Although everyone is exposed to phthalates, they appear to concentrate more in women than men. A previous study suggested that increased exposure to phthalates from personal care products significantly increased the risk of hot flashes. Other studies have demonstrated associations between phthalate exposure and the likelihood of waking up at night, as well as the risk of suffering from depression.
Since phthalates are known to modulate the hormones associated with sleep and depression, researchers in this latest study surmised that they may be directly or indirectly associated with sleep in midlife women. This study, based on data gathered from more than 760 premenopausal and perimenopausal women, suggests that the frequency of sleep disruptions is associated with urinary concentrations of phthalates. It is the first known study to document this association. The relationship, however, appears complex, because other variables, such as smoking status, have been shown to influence the effect. More research is warranted to fully understand this association, as well as the underlying mechanisms of how hormones and EDC exposure influence sleep, particularly in midlife women.
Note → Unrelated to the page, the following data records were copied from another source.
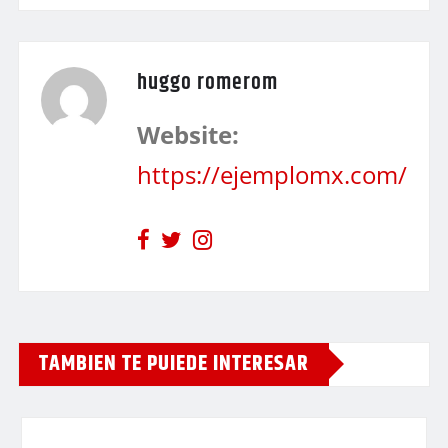
huggo romerom
Website:
https://ejemplomx.com/
TAMBIEN TE PUIEDE INTERESAR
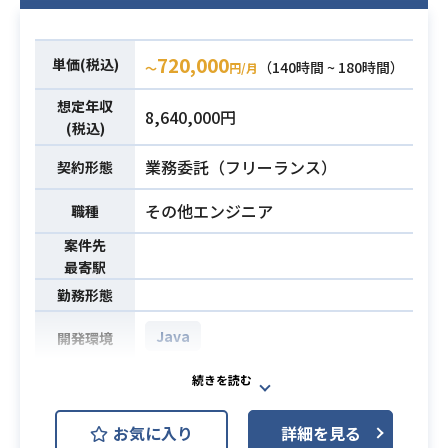
・バイリンガル
・製薬業界経験
必須スキル
・平均的なSharePointスキル
720,000
単価(税込)
（140時間 ~ 180時間）
〜
円/月
想定年収
8,640,000円
(税込)
業務委託（フリーランス）
契約形態
その他エンジニア
職種
案件先
最寄駅
勤務形態
Java
開発環境
日系金融企業のアプリケーションサ
ポートエンジニアとして携わってい
お気に入り
詳細を見る
ただきます。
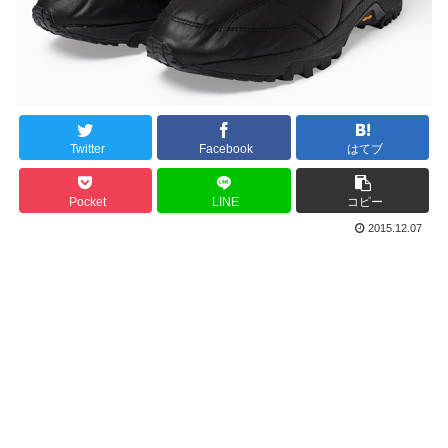
Twitter
Facebook
はてブ
Pocket
LINE
コピー
2015.12.07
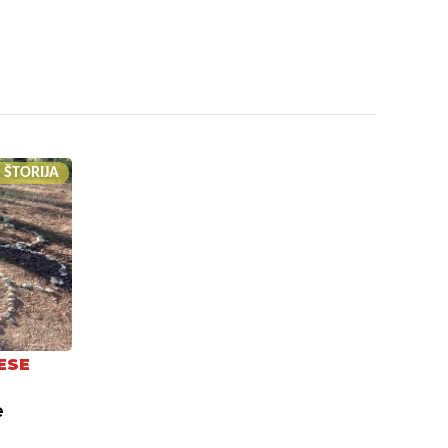
 ŠTORIJA
ESE
e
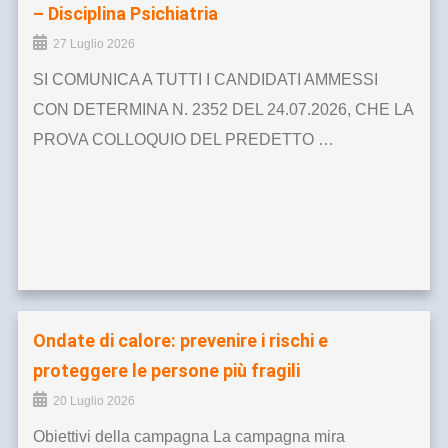
– Disciplina Psichiatria
27 Luglio 2026
SI COMUNICA A TUTTI I CANDIDATI AMMESSI
CON DETERMINA N. 2352 DEL 24.07.2026, CHE LA
PROVA COLLOQUIO DEL PREDETTO …
Ondate di calore: prevenire i rischi e
proteggere le persone più fragili
20 Luglio 2026
Obiettivi della campagna La campagna mira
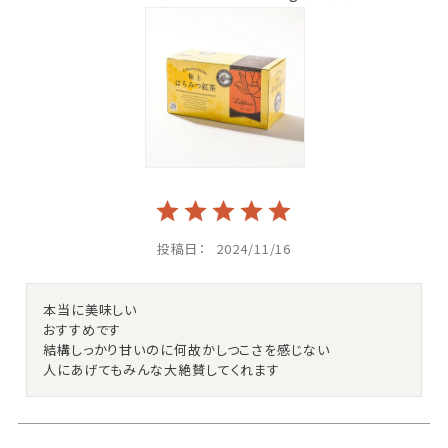
投稿日
2024/11/16
本当に美味しい

おすすめです

結構しっかり甘いのに何故かしつこさを感じない

人にあげてもみんな大絶賛してくれます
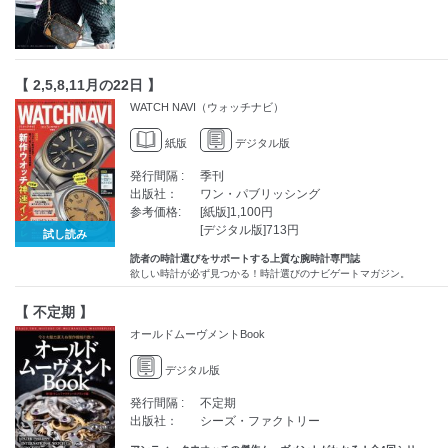
【 2,5,8,11月の22日 】
WATCH NAVI（ウォッチナビ）
紙版
デジタル版
発行間隔 :
季刊
出版社：
ワン・パブリッシング
参考価格:
[紙版]1,100円
[デジタル版]713円
試し読み
読者の時計選びをサポートする上質な腕時計専門誌
欲しい時計が必ず見つかる！時計選びのナビゲートマガジン。
【 不定期 】
オールドムーヴメントBook
デジタル版
発行間隔 :
不定期
出版社：
シーズ・ファクトリー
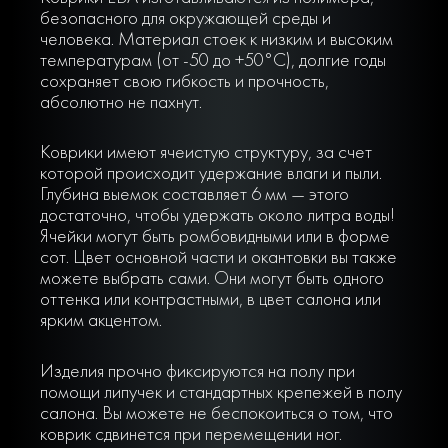
безопасного для окружающей среды и
человека. Материал стоек к низким и высоким
температурам (от -50 до +50°С), долгие годы
сохраняет свою гибкость и прочность,
абсолютно не пахнут.
Коврики имеют ячеистую структуру, за счет
которой происходит удержание влаги и пыли.
Глубина выемок составляет 6 мм — этого
достаточно, чтобы удержать около литра воды!
Ячейки могут быть ромбовидными или в форме
сот. Цвет основной части и окантовки вы также
можете выбрать сами. Они могут быть одного
оттенка или контрастными, в цвет салона или
ярким акцентом.
Изделия прочно фиксируются на полу при
помощи липучек и стандартных крепежей в полу
салона. Вы можете не беспокоиться о том, что
коврик сдвинется при перемещении ног.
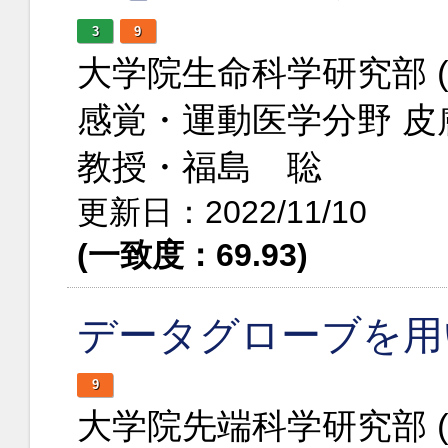
3
9
大学院生命科学研究部 
感覚・運動医学分野 
教授・福島 聡
更新日：2022/11/10
(一致度：69.93)
データグローブを用
9
大学院先端科学研究部 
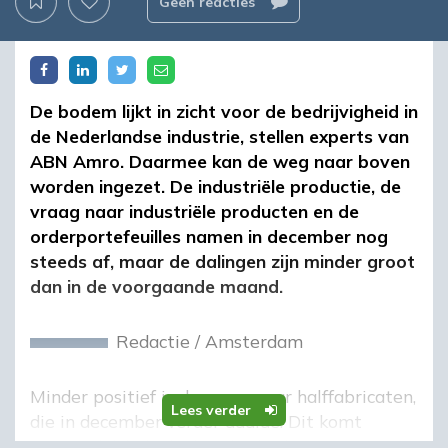
Geen reacties
De bodem lijkt in zicht voor de bedrijvigheid in
de Nederlandse industrie, stellen experts van
ABN Amro. Daarmee kan de weg naar boven
worden ingezet. De industriële productie, de
vraag naar industriële producten en de
orderportefeuilles namen in december nog
steeds af, maar de dalingen zijn minder groot
dan in de voorgaande maand.
Redactie
/
Amsterdam
Minder positief is de vraag naar halffabricaten,
Lees verder
die in december verder daalde. Dit komt
vermoedelijk deels doordat bedrijven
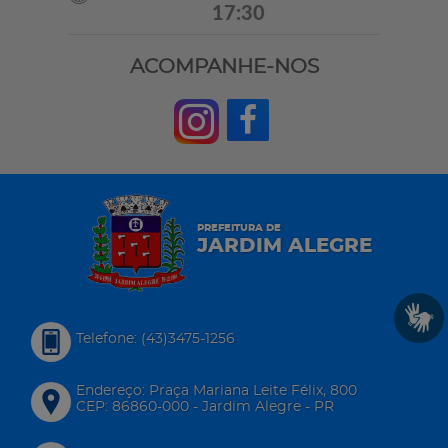
17:30
ACOMPANHE-NOS
PREFEITURA DE
JARDIM ALEGRE
Telefone: (43)3475-1256
Endereço: Praça Mariana Leite Félix, 800
CEP: 86860-000 - Jardim Alegre - PR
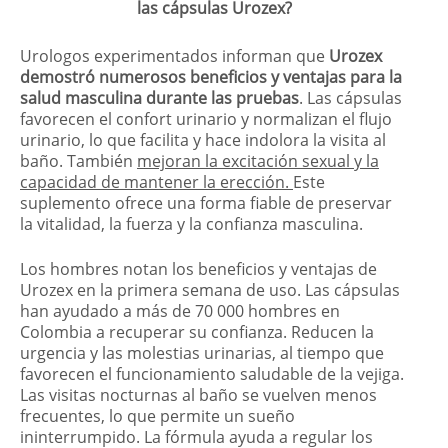
las cápsulas Urozex?
Urologos experimentados informan que
Urozex
demostró numerosos beneficios y ventajas para la
salud masculina durante las pruebas
. Las cápsulas
favorecen el confort urinario y normalizan el flujo
urinario, lo que facilita y hace indolora la visita al
baño. También
mejoran la excitación sexual y la
capacidad de mantener la erección.
Este
suplemento ofrece una forma fiable de preservar
la vitalidad, la fuerza y la confianza masculina.
Los hombres notan los beneficios y ventajas de
Urozex en la primera semana de uso. Las cápsulas
han ayudado a más de 70 000 hombres en
Colombia a recuperar su confianza. Reducen la
urgencia y las molestias urinarias, al tiempo que
favorecen el funcionamiento saludable de la vejiga.
Las visitas nocturnas al baño se vuelven menos
frecuentes, lo que permite un sueño
ininterrumpido. La fórmula ayuda a regular los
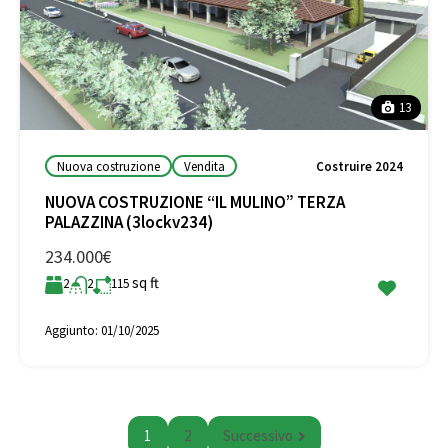
13
Nuova costruzione
Vendita
Costruire 2024
NUOVA COSTRUZIONE “IL MULINO” TERZA
PALAZZINA (3lockv234)
234.000€
sq ft
2
2
115
Aggiunto:
01/10/2025
1
2
Successivo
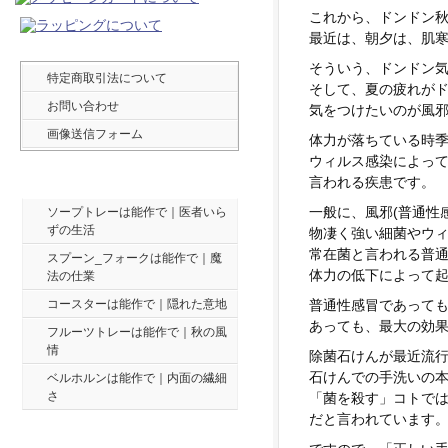
これから、ドンドン
最近は、朝夕は、肌
そういう、ドンドン
特定商取引法について
そして、夏の疲れが
お問い合わせ
気をつけたいのが風
画像送信フォーム
体力が落ちている時
ウィルス感染によって
最新ブログ ５件
言われる疾患です。
一般に、風邪(普通性
ソープトレーは能作で｜医者いら
ずの生活
物凄く強い細菌やウ
常在菌と言われる普
スプーン_フォークは能作で｜魔
体力の低下によって
法の仕業
コースターは能作で｜隠れた意地
普通性感冒であっても
あっても、最大の効
フルーツトレーは能作で｜秋の風
情
除菌石けんが最近流
石けんでの手洗いの
ベルホルンは能作で｜内面の繊細
さ
「菌を殺す」コトで
だと言われています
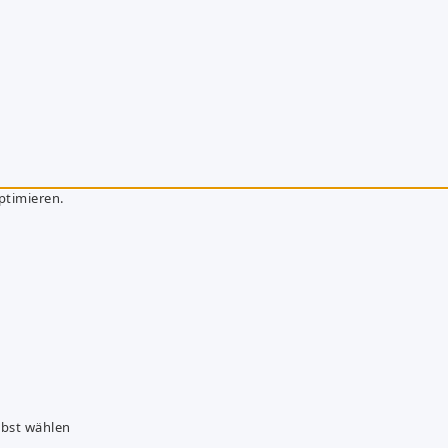
ptimieren.
lbst wählen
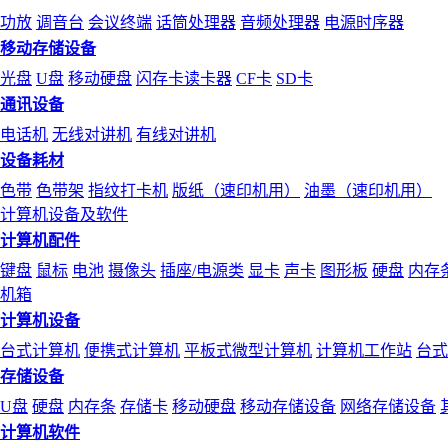
功放
调音台
会议终端
话筒处理器
音频处理器
电源时序器
移动存储设备
光盘
U盘
移动硬盘
闪存卡读卡器
CF卡
SD卡
通讯设备
电话机
无线对讲机
有线对讲机
设备耗材
色带
色带架
指纹打卡机
版纸（速印机用）
油墨（速印机用）
计算机设备及软件
计算机配件
键盘
鼠标
电池
摄像头
插座/电源类
显卡
声卡
图形板
硬盘
内存
机箱
计算机设备
台式计算机
便携式计算机
平板式微型计算机
计算机工作站
台式
存储设备
U盘
硬盘
内存条
存储卡
移动硬盘
移动存储设备
网络存储设备
计算机软件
Study results appear in the article “Associations of phthalate exposure and endogenous hormones with self-reported sleep disruptions: results from the Midlife Women’s Health Study.”
“This study raises concerns and additional questions about a possible contribution of phthalates to sleep disturbances in premenopausal and perimenopausal women. Additional research into these endocrine-disrupting chemicals and their interactions with hormones, sleep, and mood in midlife women is needed,” says Dr. Stephanie Faubion, NAMS medical director.
About this sleep research article
Source: NAMS Media Contacts: Eileen Petridis – NAMS Image Source: The image is in the public domain.
Associations of phthalate exposure and endogenous hormones with self-reported sleep disruptions: results from the Midlife Women’s Health Study
Objective: Follicle-stimulating hormone and estradiol (E2) have been associated with sleep in midlife women, however, few studies have examined the association of other hormones or environmental chemical exposure such as phthalates, with self-reported sleep quality. We assessed the relationship of self-reported sleep with hormones and phthalates.
Methods: In total, 762 women (aged 45-54 y, 459 premenopausal, and 303 perimenopausal) from the Midlife Women’s Health Study answered self-reported questions regarding the frequency of sleep disturbances, insomnia, and restless sleep. Serum E2, progesterone, testosterone, serum hormone binding globulin, free E2 index, free testosterone index, E2:progesterone, and E2:testosterone were measured. Summary measures of phthalate mixtures, including the phthalates from plastic sources (sumPLASTIC), personal care products (sumPCP), di-(2-ethyhexyl) phthalate (sumDEHP), anti-androgenic phthalates (sumAA), and all phthalate metabolites measured (sumALL), were calculated from urinary phthalate metabolites. Ordinal logistic regression was used to fit each outcome sleep measure with all hormones and summary phthalates.
Results: Progesterone and testosterone were significantly negatively associated with the frequency of sleep disturbances and insomnia. Free testosterone index was also negatively associated with insomnia frequency. E2:progesterone was positively associated with frequency of sleep disturbances and restless sleep in self-reported nonsmokers. SumPCP and sumALL were significantly negatively associated with frequency of sleep disturbances, insomnia, and restless sleep. SumDEHP and sumPLASTIC were negatively associated with insomnia frequency. Further, the direction of association between phthalates and sleep appears to be dependent on the quartile of phthalate exposure. All significant associations between phthalates and sleep were in self-reported nonsmokers or former smokers.
Conclusions: Our study supports previous literature that hormones beyond follicle-stimulating hormone and E2 are associated with sleep disruptions in menopause. Further, we are among the first to show that phthalate exposure is associated with sleep disruptions in midlife women.